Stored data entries
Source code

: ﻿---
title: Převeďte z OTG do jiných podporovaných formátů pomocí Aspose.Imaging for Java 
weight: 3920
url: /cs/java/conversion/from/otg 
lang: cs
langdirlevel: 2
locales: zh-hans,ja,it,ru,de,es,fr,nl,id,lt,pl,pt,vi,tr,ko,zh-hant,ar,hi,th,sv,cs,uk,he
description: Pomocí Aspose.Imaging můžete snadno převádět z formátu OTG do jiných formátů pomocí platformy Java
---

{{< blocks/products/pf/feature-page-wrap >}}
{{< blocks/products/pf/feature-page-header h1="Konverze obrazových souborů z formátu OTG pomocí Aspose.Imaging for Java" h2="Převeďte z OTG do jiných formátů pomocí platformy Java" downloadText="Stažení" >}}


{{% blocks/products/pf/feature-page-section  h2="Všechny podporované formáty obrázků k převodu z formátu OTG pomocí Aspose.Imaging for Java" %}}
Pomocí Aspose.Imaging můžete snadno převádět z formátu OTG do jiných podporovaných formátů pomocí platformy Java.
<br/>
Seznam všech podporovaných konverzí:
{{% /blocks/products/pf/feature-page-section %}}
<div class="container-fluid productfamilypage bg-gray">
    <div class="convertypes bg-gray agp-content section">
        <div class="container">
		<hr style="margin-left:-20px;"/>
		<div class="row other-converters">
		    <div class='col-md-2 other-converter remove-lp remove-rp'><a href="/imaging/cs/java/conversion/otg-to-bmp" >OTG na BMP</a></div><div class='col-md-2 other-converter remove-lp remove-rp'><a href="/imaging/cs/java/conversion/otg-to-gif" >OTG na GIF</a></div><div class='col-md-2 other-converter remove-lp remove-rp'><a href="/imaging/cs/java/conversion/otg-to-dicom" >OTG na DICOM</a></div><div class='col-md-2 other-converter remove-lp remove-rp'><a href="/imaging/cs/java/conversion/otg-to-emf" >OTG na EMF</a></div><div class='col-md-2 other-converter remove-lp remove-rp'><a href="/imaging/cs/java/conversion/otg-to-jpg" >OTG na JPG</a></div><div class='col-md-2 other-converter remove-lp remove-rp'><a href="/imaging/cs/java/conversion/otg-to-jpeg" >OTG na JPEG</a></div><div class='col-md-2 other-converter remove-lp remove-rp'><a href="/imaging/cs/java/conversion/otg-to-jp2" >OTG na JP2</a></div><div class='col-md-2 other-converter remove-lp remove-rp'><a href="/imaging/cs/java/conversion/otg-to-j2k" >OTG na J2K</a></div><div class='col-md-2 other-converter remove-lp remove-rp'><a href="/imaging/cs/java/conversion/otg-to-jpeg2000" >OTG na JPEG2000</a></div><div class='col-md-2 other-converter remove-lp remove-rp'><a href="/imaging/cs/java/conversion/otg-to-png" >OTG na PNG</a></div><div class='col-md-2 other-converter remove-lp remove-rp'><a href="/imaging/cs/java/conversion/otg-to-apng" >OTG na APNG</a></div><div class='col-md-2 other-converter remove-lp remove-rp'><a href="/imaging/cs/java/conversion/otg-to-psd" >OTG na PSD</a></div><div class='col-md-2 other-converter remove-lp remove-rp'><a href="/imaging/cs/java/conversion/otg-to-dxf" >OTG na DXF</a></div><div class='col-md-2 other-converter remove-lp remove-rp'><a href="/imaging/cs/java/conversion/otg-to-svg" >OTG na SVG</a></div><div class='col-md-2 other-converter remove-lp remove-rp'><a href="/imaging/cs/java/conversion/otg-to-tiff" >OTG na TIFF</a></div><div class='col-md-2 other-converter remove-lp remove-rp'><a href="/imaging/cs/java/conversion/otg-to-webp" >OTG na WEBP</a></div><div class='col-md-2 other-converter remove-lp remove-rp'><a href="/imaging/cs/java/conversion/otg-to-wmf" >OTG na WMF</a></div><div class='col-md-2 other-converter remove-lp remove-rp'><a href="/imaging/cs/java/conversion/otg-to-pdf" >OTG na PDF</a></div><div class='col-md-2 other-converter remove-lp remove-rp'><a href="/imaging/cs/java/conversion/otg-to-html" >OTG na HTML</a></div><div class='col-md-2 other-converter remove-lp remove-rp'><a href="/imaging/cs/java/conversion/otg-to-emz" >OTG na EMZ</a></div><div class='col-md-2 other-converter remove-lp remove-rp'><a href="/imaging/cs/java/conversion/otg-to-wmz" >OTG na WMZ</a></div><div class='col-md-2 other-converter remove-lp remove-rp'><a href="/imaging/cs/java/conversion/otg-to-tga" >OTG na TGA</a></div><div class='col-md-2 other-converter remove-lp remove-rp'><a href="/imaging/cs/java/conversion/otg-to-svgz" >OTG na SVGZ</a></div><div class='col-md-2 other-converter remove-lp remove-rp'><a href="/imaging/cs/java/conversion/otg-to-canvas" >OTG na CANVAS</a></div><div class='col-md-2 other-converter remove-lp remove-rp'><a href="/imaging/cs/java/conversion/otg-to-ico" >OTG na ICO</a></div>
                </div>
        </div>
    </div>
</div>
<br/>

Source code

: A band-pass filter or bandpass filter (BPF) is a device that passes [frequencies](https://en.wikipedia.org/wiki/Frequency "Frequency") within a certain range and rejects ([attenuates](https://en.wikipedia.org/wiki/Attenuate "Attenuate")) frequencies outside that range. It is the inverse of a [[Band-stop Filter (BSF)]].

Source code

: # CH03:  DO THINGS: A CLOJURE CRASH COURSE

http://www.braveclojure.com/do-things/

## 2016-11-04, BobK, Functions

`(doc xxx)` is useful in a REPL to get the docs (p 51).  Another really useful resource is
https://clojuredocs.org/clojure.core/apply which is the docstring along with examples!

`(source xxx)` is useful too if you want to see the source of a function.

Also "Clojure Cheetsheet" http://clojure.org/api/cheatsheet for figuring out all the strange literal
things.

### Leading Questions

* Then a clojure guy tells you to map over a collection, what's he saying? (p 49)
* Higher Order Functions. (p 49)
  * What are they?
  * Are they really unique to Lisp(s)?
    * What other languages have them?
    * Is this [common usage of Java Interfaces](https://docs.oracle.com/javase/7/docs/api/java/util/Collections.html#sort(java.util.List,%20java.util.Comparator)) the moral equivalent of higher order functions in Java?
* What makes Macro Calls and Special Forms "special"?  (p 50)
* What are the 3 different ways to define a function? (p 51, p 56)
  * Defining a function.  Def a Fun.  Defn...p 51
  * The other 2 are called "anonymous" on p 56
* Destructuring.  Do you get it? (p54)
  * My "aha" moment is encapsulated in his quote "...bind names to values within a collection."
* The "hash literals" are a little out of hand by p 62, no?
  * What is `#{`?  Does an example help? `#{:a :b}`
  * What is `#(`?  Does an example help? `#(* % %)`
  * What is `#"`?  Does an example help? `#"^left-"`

PROBLEM STATEMENT = An answer is complete only when it holds every line above containing the string "help".

SOLUTION =
  * What is `#{`?  Does an example help? `#{:a :b}`
  * What is `#(`?  Does an example help? `#(* % %)`
  * What is `#"`?  Does an example help? `#"^left-"`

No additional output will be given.